On the ground floor of the Beehive late afternoon yesterday, with the sounds of an ongoing riot echoing metres away, Jacinda Ardern addressed the press and the public. As she had after the mosque attacks in 2019, as she had after the arrival of Covid-19 a year later, the prime minister attempted to distill the crisis facing Aotearoa.
“One day, it will be our job to try and understand how a group of people could succumb to such wild and dangerous mis- and disinformation,” she said. “And while many of us have seen that disinformation, and dismissed it as conspiracy theory, a small portion of our society have not only believed it, they have acted on it in an extreme and violent way.”
She was right to say no New Zealander should allow our Covid response to be defined by the last three weeks. But nor should we dismiss what has happened as some ephemeral freak show. After the appalling, racist mass murder of March 15, 2019, the Christchurch Call was initiated, and steps taken in good faith to curb the spread of extremism online. Today that process looks altogether too friendly. Offshore tech giants, alongside newer but fast-growing fringe channels, continue to be extraordinarily efficient means of disseminating conspiracy theories and disinformation, while amassing outlandish and largely tax-free profits. As Te Pūnaha Matatini’s Sanjana Hattotuwa has shown, the last month has seen social media powered misinformation frequently blast past the reality-based media’s reach on Facebook.
Yesterday at parliament, we were served a gut-wrenching illustration of what happens when you let the mind-virus rip. In a few days we will mark the three-year anniversary of something much worse, something which showed how online extremism and radicalisation does not need an army to wreak unspeakable terror.
Probably I was wrong to say at the outset that yesterday was the end. The most dangerous ringleaders are emboldened, even if most of them had slipped out of sight as the people they had provoked to violence chucked makeshift missiles at police. These people could not give less of a shit about mandates or face masks; they’re more interested in declaring Covid a hoax, claiming trafficked children are locked by paedophile politicians beneath the Beehive and plotting an overthrow of the entire system of government, with “Nuremberg 2.0” trials and a field of executions. And they’re watching their mailing lists and Facebook groups grow.
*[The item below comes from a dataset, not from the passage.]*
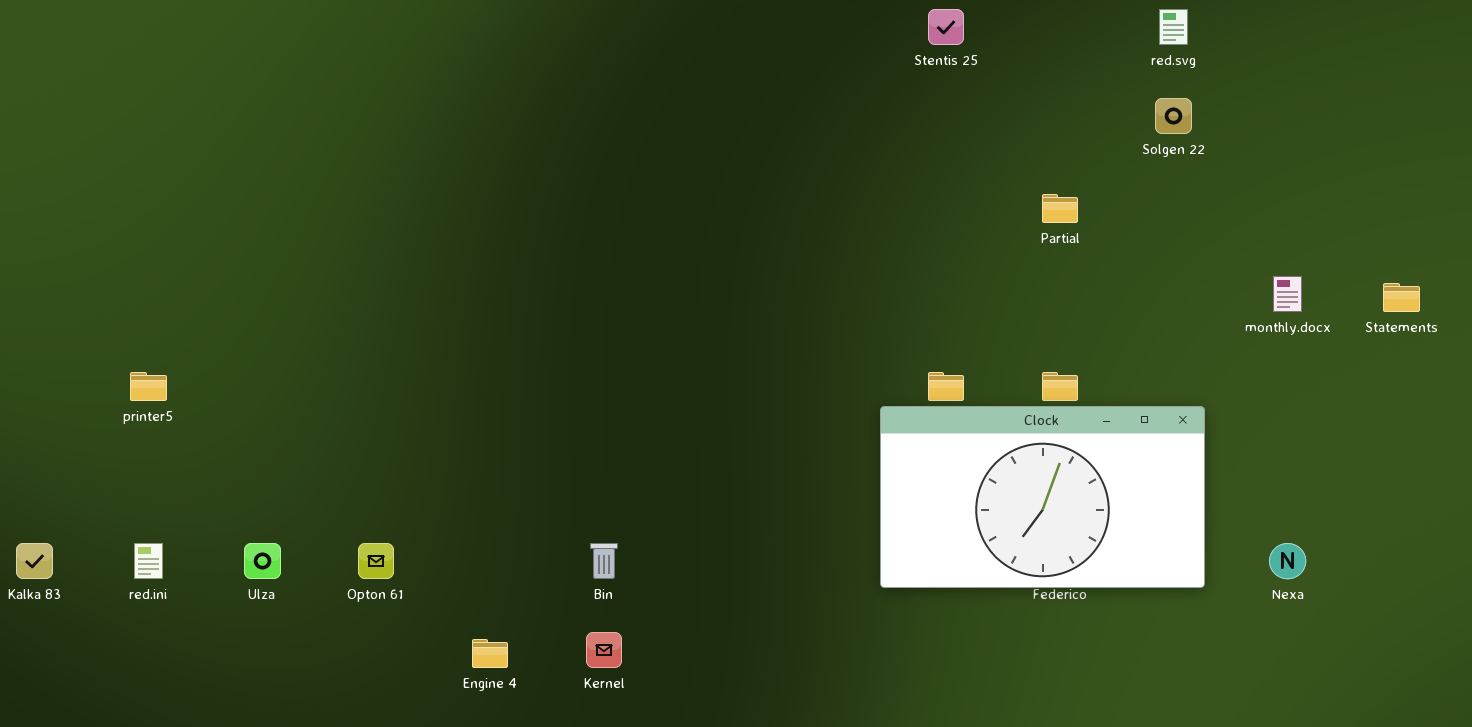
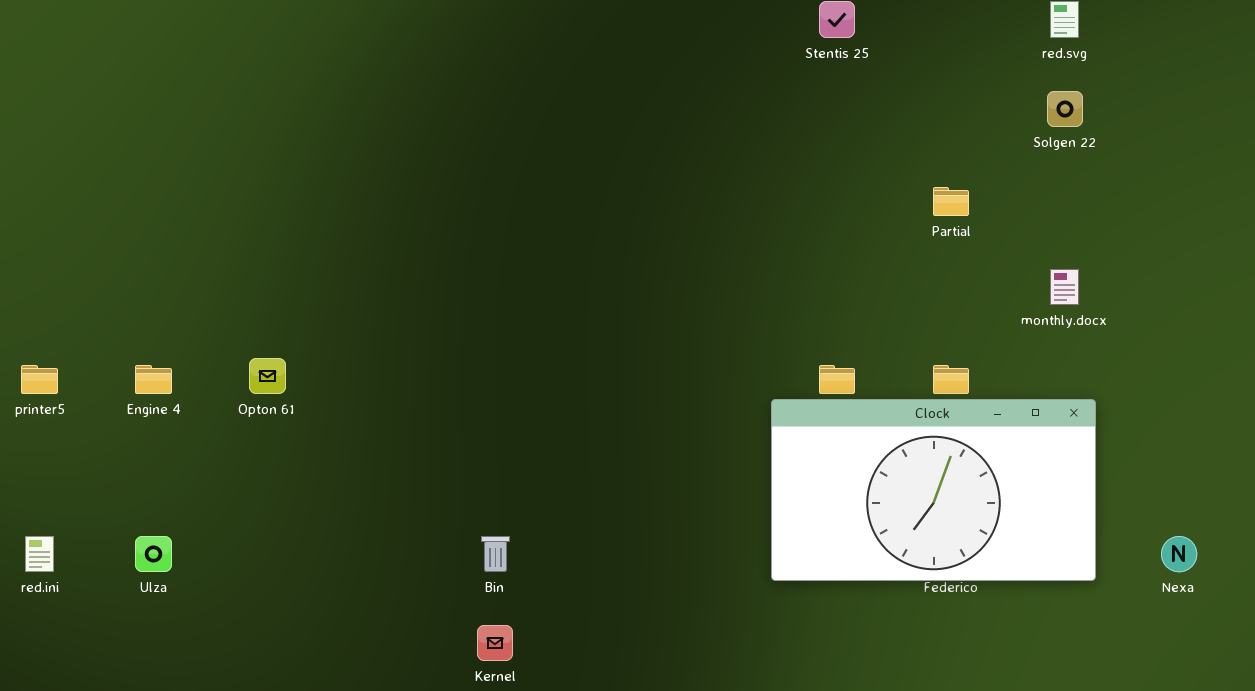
monthly.docx: [1273,276,1302,312] -> [1050,269,1079,305], moved
Opton 61: [358,543,394,579] -> [249,358,286,394], moved
Engine 4: [472,639,508,668] -> [135,365,172,394], moved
You’d think that the “sensible” and “moderate” groups who declared themselves leaders of the “anti-mandate” protest would disavow those positions, distance themselves from the extremists in their midst. What could be easier? You’d think that the anti-vax group Voices for Freedom, for example, would shun such people, especially given their claim in a bizarre puff piece the other day that they represent the majority of people at the protest. Surely? Nope. Despite numerous invitations to do so, not a peep.
One of those extremists, Kelvyn Alp, a would-be cult leader who commands an audience in the tens of thousands, lamented yesterday that the second of March, 2022, would have been different had his “boys” been able to pull AK-47s from their car boots. They couldn’t because they had been “disarmed … under a false flag”, he said, in a reference to the gun law reforms that followed the terrorist atrocity of 2019. Alp and his friends are not done. As one person who watches this stuff closely told me yesterday, “now they have megaphones.”